Force rendering on CPU on Jetson Xavier

Hi,

thanks for Jetson Xavier it’s a really great device.

I’m currently building an application that basically capture a video stream (using opencv2 from /dev/video0), detect objects using a custom model with Tensorflow and render the captured image in fullscreen with the bounding boxes everything at 30 FPS (using opencv2).

In order to satisfy the real-time requirements, my application has multiple threads: I’m predicting and rendering at the same time.

However, it looks like rendering and predicting at the same time create contention on the GPU and it slows down the both of them.

Questions:

  • Is it possible to force rendering on CPU to use the GPU for only predicting?
  • Why is there contention when rendering and predicting?
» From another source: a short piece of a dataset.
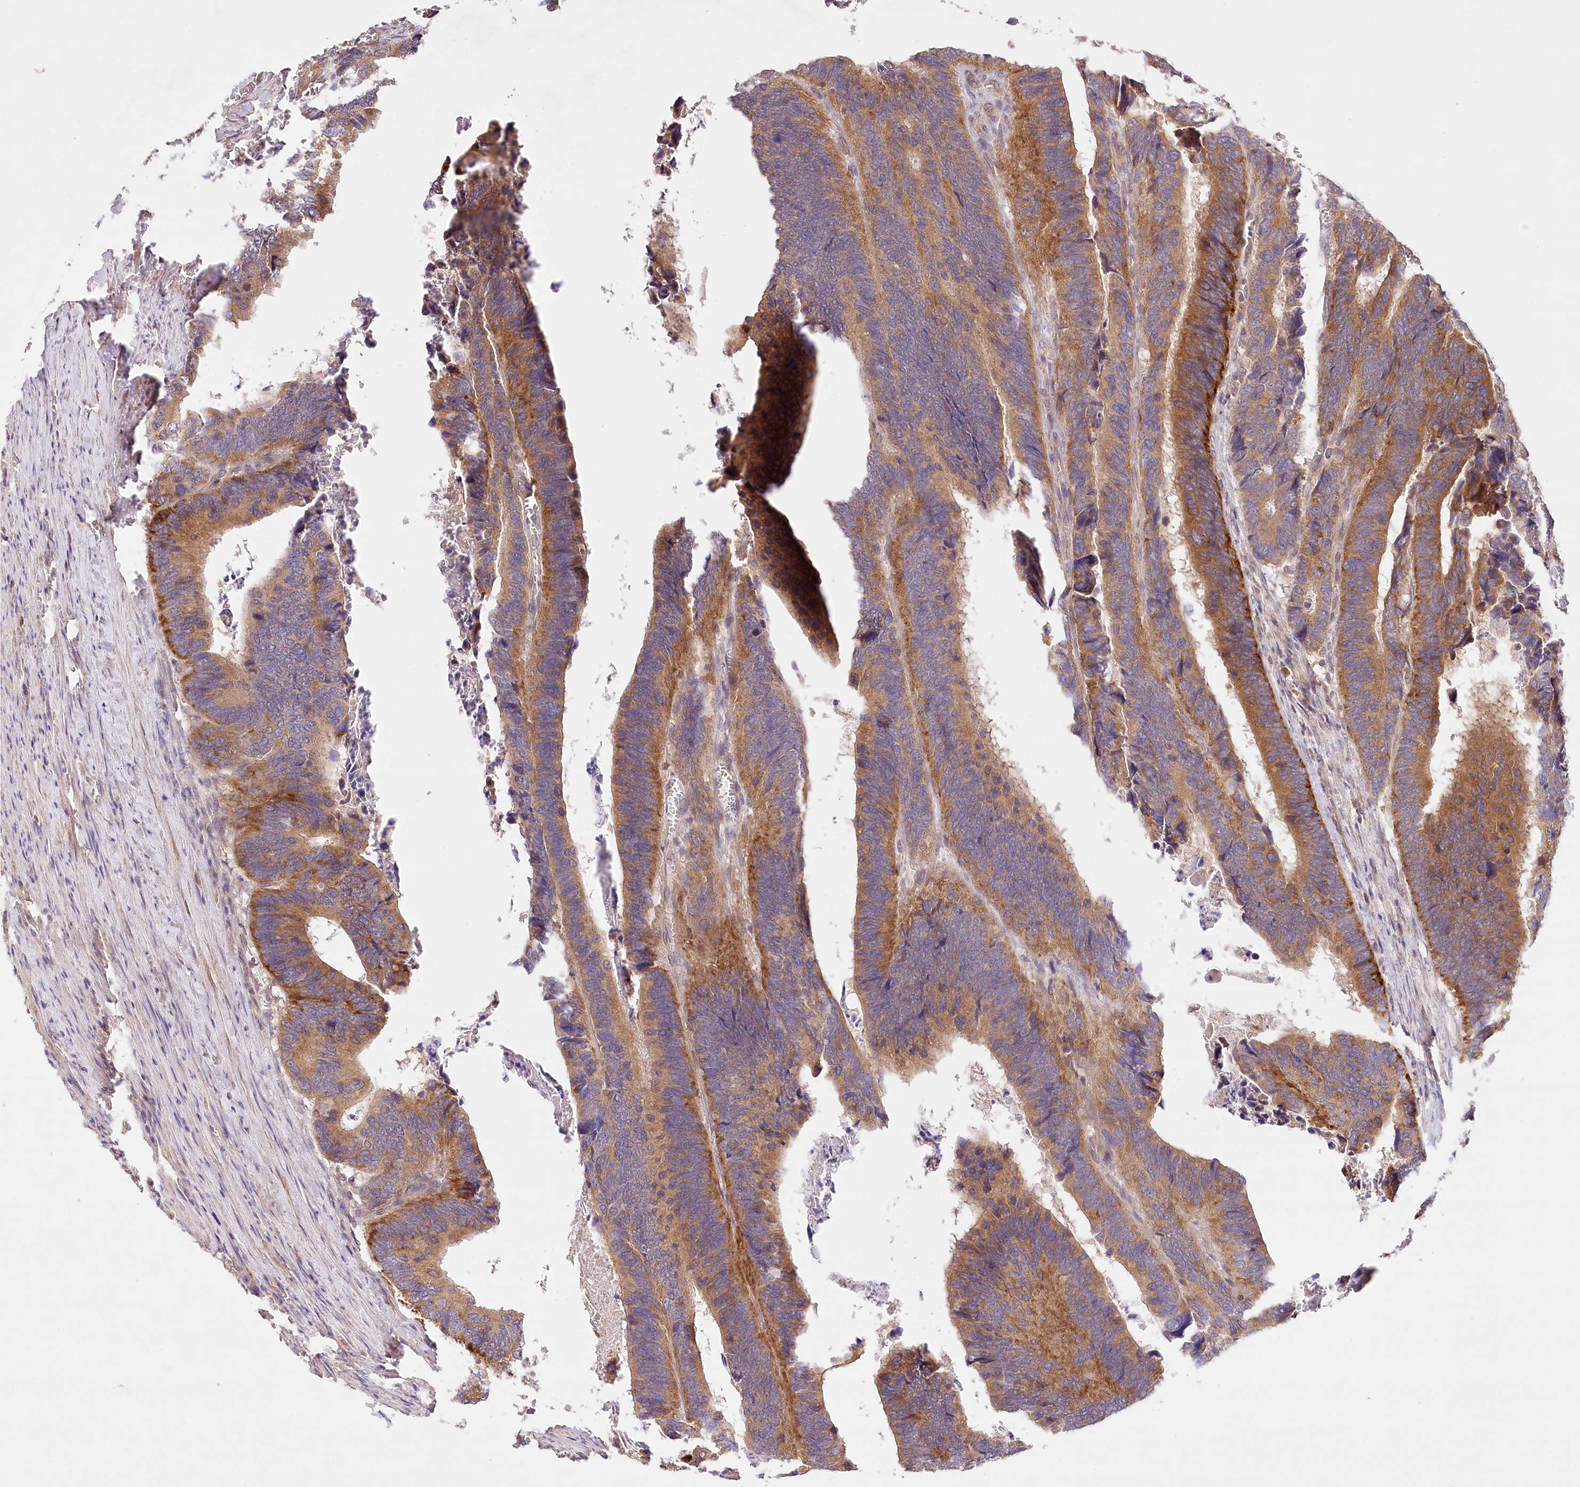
{"staining": {"intensity": "moderate", "quantity": ">75%", "location": "cytoplasmic/membranous"}, "tissue": "colorectal cancer", "cell_type": "Tumor cells", "image_type": "cancer", "snomed": [{"axis": "morphology", "description": "Adenocarcinoma, NOS"}, {"axis": "topography", "description": "Colon"}], "caption": "Immunohistochemistry of colorectal cancer (adenocarcinoma) exhibits medium levels of moderate cytoplasmic/membranous positivity in approximately >75% of tumor cells. Immunohistochemistry stains the protein in brown and the nuclei are stained blue.", "gene": "LSS", "patient": {"sex": "male", "age": 72}}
Rendering alone takes up to 20% of the GPU, model takes up to 60% of GPU (measured using jtop) so both combined, I’m not using even 100%. If you can provide me with technical details on why it happens, it would be greatly appreciated.

Thanks in advance,

Hi,
We have implememtation in gstreamer and tegra_multimedia_api. You can check

https://developer.nvidia.com/embedded/dlc/l4t-multimedia-api-reference-32-1

In gstreamer, we have nv3dsink and nvdrmvideosink
Im tegra_multimedia_api, we have NvEglRenderer and NvDrmRenderer.
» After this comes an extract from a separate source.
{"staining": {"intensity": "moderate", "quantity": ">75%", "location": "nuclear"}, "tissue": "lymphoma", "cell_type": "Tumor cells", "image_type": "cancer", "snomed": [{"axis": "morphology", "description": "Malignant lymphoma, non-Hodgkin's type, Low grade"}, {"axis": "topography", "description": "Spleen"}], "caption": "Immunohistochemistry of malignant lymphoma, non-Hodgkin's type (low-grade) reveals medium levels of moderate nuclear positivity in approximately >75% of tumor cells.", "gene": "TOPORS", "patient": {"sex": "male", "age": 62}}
Below samples are to hook with OpenCV for your reference.
[url]https://devtalk.nvidia.com/default/topic/1022543/jetson-tx2/gstreamer-nvmm-lt-gt-opencv-gpumat/post/5311027/#5311027[/url]
[url]https://devtalk.nvidia.com/default/topic/1047563/jetson-tx2/libargus-eglstream-to-nvivafilter/post/5319890/#5319890[/url]

Hi DaneLLL,

thank you for your answer. However it’s not clear for me what would be the gain as, IIRC, both EGL and DRM use the GPU but based on my experimentations, when I render a picture in fullscreen using cv2.imshow() and I predict from my model at the same time, a concurrent GPU use results in contention that slows down the inference time. Do you confirm?

Hi,
Not sure how cv2.imgshow() is implemented. Other users may share their experience. You may also check and compare tegrastats to get further information.

Hi DaneLLL,

thanks for your answer.

I’ve done some experiments with tegrastats and here are the results, also, let me give more context:

  • Jetson Xavier with Ubuntu 18.04 installed via JetPack, I replaced Unity by XFCE for memory reasons.
  • From XFCE, I’m running a small application using OpenCV (installed from JetPack) to grab frames from camera, detect objects using Tensorflow and display frames with the predicted bounding boxes in full screen.
  • If I’m running these steps sequentially, the inference time is my model is 33 ms.
  • If I’m running in parallel (inferring and displaying frames at the same time), the inference time is 40 ms.
  • I ran my application without predicting (only grab & display frames in full screen) and using tegrastats, I clearly see that the GPU is used (~5-10%).
  • Same experience with a Qt application, GPU is used.
  • Looks like something in the stack is using hardware acceleration, maybe X?

Questions:

  1. Is it normal that using the GPU for rendering and inferring at the same time slows down the inference time? The model I use is only 2Gb in the 16Gb of RAM. Is it possible for the GPU to render and compute GPGPU in parallel or is there a context switching?
  2. What are the options to only use the GPU for inference while also displaying pictures on screen? Is it possible to disable hardware acceleration for displaying on Jetson so the render is done on CPU? Would it be too slow?
  3. You mentioned nv3dsink, nvdrmvideosink, nveglrenderer, nrdrmrenderer, how can they help?

Thanks for your help!

Hi,
We don’t have experience about XFCE and OpenCV. Other users may share their experience.

Supported renderers are listed at #2. You may check if you can integrate your implementation to use these renderers. If you have seen issues in using the renderers, please share a gstreamer pipeline or tegra_multimedia_api sample so that we can reproduce it.